You have to cut it short if you run too fast. Well you'll either fail (looks like having to stop or slow down before planned) not be ready to go for your next workout, or get injured. If none of those happen maybe you didn't run it too faster after all.
That over time you will run the same effort at faster paces.
Run**
100%. T pace was never meant to be the same pace for ever.
Running "too fast" wont kill you, if it did there would be no HS runners. Its just a different stimulus and maybe not the ideal way to do it. If you want to run your T too fast just do some real VO2 intervals and get on with it.
At one point you will be working on V02max then eventually plateau! The idea is to keep progressing with LT workouts!

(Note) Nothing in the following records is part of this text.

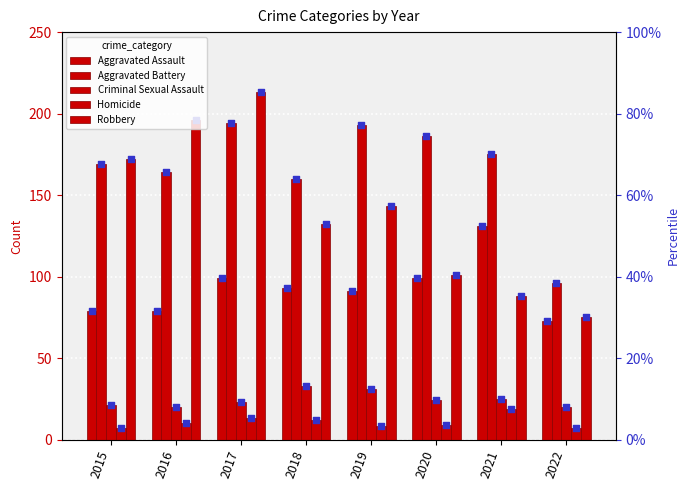

At how many categories does at least one series exceed 183?

4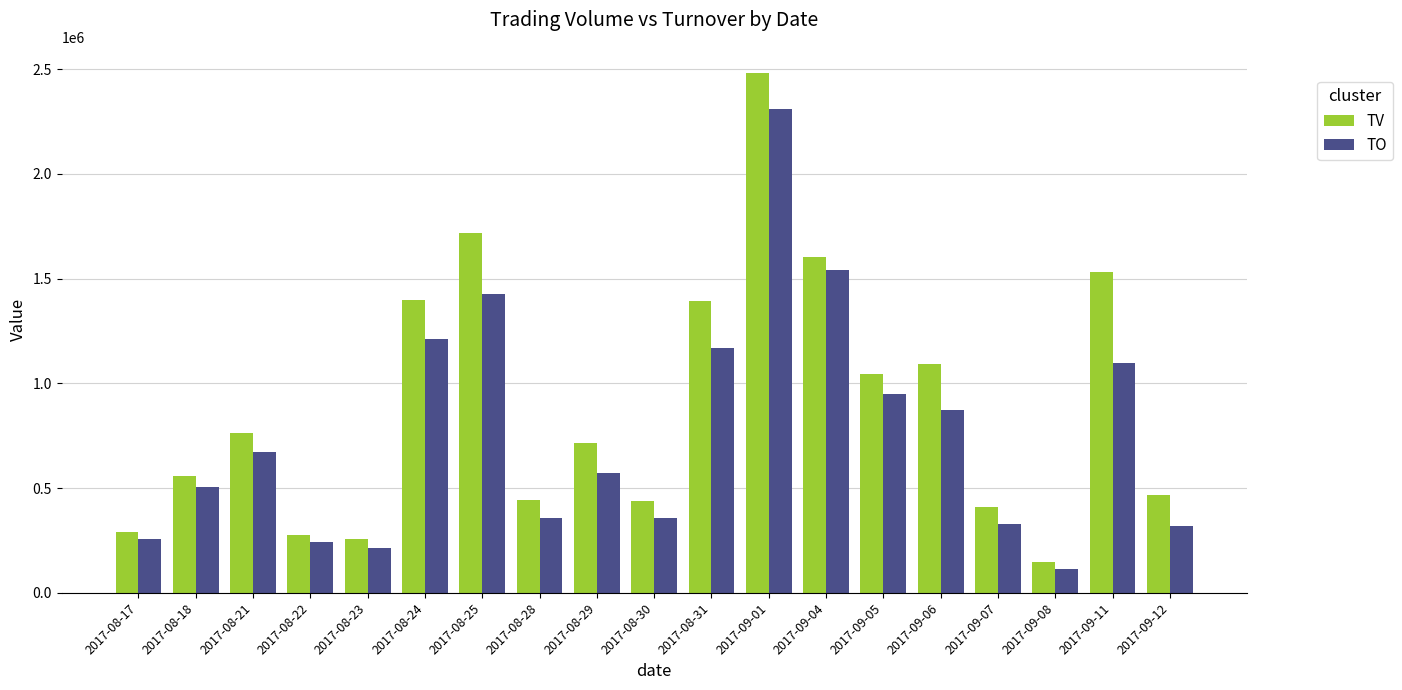

Which series has the largest total across all categories?

TV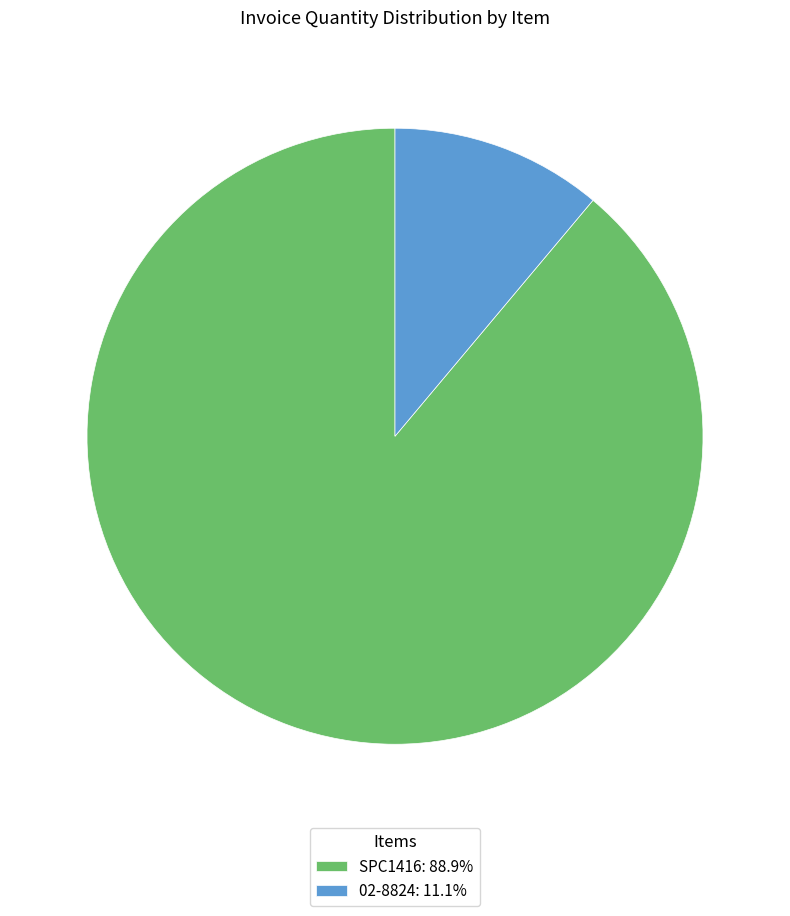

Is there a majority slice in this chart?

Yes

What do you mean by keep progressing?
Threshold pace is the long term development that you keep getting better from, training that pace makes your body get better and better at clearing lactic acid from your muscles. Running faster than that will get you race-ready for shorter distances with temporary short-term gains that won't keep stacking on themselves. That's why in general it's good to do threshold work for most of the year and you only do a lot of the faster race-specific things in the part of season that you're trying to run really fast. So if your coach is having you do short crazy fast paced workouts in February/March when you're trying to run fast in May/June your coach should reevaluate their training approach.
It depends... If you are only doing one "hard" workout per week, you'll probably be fine! If you are subscribing to 2-4 threshold sessions per week either in the form of double T or singles, it won't take long for your legs to feel heavy and flat. The benefit of threshold is being able to do high volumes of it frequently. Running too fast will jeapordize that.
It depends... If you are only doing one "hard" workout per week, you'll probably be fine! If you are subscribing to 2-4 threshold sessions per week either in the form of double T or singles, it won't take long for your legs to feel heavy and flat. The benefit of threshold is being able to do high volumes of it frequently. Running too fast will jeapordize that.
My thoughts too. The "magic" of threshold training is the high stimulus to fatigue ratio--ie you can do a lot of it (or fit it into a program with other challenging training) without digging a hole. If you're running low volume and/or don't have other intensity in the schedule, running "too fast" is probably better.